NAFTA, its supporters in business and government, said would create 170,000 U.S. jobs in the first year of its enactment. Nine years later, the total jobs lost is estimated at 880,000, according to a report prepared by Democrats on the House Committee on Agriculture. And most of those jobs were not in agriculture, but in high-wage industries.
Same old song
Proponents of CAFTA are now predicting that it would be a boon to agricultural exports. Beware. The same was predicted for NAFTA, but in 1996 the United States was exporting $27 billion more in agricultural products than it was importing. In 2005, the U.S. will import as much as it exports for the first time in 46 years.
Not all of that shift is attributable to NAFTA, but much of it is. Consider fruits and vegetables, which have been particularly hard hit. In 2003, the United States imported $957 million worth of tomatoes from Mexico; it exported $78.8 million.
The total trade deficit with Canada and Mexico has grown from $10.6 billion in 1993 to $110.8 billion in 2004.

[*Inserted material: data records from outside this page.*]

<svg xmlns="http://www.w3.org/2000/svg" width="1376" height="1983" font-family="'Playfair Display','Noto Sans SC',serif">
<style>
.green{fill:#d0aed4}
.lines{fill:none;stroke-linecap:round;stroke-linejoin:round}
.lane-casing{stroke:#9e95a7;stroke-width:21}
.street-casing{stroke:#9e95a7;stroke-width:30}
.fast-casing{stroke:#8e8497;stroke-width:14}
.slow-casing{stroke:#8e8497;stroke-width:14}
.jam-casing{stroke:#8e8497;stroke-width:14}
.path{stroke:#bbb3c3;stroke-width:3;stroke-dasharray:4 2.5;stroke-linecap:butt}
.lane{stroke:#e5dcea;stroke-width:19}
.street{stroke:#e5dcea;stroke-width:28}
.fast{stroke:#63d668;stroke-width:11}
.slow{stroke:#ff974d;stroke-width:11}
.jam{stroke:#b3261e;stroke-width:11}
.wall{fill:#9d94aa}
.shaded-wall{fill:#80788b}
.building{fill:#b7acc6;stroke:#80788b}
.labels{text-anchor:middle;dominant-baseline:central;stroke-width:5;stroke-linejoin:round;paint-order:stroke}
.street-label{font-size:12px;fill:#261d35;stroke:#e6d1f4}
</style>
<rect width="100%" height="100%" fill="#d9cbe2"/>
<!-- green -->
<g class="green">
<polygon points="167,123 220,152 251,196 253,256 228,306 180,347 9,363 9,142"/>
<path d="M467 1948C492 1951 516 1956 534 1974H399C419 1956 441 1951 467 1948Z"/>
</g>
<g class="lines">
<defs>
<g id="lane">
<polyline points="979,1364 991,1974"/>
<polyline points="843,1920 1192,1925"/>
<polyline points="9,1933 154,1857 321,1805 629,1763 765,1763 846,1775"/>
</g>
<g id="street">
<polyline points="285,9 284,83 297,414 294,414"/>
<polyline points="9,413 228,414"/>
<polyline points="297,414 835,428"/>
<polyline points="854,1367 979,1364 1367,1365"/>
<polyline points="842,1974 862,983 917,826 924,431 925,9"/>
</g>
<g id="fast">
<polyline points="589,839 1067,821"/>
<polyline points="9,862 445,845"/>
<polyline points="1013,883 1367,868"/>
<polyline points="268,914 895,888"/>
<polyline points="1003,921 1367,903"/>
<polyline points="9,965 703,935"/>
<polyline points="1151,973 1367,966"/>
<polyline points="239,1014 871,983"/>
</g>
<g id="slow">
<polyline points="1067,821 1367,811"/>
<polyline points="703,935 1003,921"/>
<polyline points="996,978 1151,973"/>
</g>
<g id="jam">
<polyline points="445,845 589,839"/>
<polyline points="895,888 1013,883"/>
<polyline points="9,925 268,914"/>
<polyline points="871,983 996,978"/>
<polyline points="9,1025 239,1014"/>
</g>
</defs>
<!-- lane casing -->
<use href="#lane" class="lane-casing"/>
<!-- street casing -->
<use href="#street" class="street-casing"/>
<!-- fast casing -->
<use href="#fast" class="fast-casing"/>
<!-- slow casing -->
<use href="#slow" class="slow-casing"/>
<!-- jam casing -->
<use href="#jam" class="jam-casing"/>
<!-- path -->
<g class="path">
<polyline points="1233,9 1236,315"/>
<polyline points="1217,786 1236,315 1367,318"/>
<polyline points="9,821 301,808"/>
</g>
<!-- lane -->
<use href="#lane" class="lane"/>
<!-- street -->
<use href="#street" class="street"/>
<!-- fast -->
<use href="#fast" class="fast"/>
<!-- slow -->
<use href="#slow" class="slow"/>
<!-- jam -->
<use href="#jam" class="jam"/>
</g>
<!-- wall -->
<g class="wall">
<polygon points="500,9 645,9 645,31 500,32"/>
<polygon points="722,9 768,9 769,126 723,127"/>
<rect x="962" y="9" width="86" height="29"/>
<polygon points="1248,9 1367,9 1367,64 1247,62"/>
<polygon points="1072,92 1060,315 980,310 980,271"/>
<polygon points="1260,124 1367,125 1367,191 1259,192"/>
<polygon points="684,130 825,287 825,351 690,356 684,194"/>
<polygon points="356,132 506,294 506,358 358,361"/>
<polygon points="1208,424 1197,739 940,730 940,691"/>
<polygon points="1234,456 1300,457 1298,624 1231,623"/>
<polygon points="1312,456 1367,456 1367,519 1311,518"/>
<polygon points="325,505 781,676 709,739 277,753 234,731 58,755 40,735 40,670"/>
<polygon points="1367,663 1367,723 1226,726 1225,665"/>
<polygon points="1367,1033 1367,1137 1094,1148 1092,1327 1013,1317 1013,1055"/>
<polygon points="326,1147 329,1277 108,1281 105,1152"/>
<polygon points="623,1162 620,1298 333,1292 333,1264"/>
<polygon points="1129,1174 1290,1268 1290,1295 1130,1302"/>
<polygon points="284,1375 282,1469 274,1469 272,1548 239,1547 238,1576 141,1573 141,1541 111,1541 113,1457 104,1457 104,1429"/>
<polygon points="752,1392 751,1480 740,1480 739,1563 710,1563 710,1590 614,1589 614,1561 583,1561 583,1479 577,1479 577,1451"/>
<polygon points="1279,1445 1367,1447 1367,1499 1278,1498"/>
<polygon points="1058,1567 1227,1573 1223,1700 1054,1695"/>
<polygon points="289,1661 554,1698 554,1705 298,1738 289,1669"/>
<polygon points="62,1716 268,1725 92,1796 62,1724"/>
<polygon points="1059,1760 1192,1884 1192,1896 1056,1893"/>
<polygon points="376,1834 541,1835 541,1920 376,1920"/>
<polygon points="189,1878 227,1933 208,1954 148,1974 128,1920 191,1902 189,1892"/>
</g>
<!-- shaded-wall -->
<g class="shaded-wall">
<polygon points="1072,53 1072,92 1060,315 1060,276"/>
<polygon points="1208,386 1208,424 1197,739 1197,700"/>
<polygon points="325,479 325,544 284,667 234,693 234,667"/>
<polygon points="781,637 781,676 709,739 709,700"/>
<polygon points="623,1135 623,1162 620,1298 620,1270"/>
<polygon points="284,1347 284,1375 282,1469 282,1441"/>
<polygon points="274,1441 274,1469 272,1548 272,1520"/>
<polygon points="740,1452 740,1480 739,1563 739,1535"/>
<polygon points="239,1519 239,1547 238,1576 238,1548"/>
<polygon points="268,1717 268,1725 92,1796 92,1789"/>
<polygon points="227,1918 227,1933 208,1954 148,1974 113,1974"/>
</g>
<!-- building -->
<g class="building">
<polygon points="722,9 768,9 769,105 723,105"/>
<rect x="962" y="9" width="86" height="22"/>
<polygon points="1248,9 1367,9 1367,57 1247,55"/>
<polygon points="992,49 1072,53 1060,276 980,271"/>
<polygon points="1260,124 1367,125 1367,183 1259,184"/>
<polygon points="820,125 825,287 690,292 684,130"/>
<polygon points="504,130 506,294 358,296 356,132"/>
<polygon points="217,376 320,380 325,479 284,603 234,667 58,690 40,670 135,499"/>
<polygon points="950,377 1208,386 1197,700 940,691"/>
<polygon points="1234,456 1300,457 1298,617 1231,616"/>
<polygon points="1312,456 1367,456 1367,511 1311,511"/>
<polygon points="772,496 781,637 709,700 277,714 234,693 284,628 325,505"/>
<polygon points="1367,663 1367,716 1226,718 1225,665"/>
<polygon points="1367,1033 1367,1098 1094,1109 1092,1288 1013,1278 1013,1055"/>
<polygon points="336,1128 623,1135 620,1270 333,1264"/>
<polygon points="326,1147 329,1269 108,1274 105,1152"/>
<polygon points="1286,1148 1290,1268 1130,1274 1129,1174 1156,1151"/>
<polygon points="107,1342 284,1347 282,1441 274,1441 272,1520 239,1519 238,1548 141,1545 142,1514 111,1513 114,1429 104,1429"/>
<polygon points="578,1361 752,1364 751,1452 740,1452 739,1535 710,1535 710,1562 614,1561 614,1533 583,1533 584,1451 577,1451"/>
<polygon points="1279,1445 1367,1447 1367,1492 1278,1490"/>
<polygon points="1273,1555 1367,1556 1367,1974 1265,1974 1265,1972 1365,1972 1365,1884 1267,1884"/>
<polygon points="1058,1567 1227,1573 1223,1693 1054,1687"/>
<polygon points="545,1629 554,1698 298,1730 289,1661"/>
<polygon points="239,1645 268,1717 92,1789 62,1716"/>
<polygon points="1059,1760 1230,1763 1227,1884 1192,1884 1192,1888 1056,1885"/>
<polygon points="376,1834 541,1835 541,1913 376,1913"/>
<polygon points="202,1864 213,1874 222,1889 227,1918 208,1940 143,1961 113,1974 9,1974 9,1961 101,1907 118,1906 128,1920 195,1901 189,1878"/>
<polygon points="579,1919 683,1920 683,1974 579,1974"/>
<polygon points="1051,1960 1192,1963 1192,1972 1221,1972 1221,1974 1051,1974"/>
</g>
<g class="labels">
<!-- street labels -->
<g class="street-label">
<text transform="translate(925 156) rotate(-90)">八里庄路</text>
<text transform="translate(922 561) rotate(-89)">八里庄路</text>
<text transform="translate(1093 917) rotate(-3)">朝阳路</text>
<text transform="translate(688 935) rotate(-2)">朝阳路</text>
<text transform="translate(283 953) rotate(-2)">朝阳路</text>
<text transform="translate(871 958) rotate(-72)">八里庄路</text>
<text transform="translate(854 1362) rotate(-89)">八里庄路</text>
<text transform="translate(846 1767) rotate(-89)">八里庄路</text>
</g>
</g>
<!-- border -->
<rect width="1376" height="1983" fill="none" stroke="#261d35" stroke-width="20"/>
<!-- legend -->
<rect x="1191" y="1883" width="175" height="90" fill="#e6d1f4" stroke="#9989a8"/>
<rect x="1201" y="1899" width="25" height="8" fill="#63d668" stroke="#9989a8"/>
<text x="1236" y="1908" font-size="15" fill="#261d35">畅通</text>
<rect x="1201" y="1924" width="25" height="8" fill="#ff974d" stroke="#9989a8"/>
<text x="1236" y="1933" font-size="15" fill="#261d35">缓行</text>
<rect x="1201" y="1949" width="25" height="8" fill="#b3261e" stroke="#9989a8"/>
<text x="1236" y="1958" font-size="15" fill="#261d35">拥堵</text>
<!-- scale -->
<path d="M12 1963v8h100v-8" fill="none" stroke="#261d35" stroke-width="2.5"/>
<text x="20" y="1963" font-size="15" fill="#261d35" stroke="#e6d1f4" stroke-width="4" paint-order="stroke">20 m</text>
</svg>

Because of demographics of the nations involved, CAFTA has even less potential than NAFTA to provide a market for U.S. goods, and an even greater potential to drain jobs from the United States.
Companies involved in agribusiness, automobiles, telecommunications, and high technology have benefited from NAFTA, but not by increasing their exports from the United States. They've improved their bottom lines by exporting jobs from the U.S., primarily to the maquiladoras area of Mexico.
But the United States cannot prosper by exporting jobs to Third World nations, even if it does increase corporate profits.
Congressmen who approved NAFTA expecting great things should consider a piece of folk wisdom -- fool me once, shame on you; fool me twice, shame on me -- when voting on CAFTA.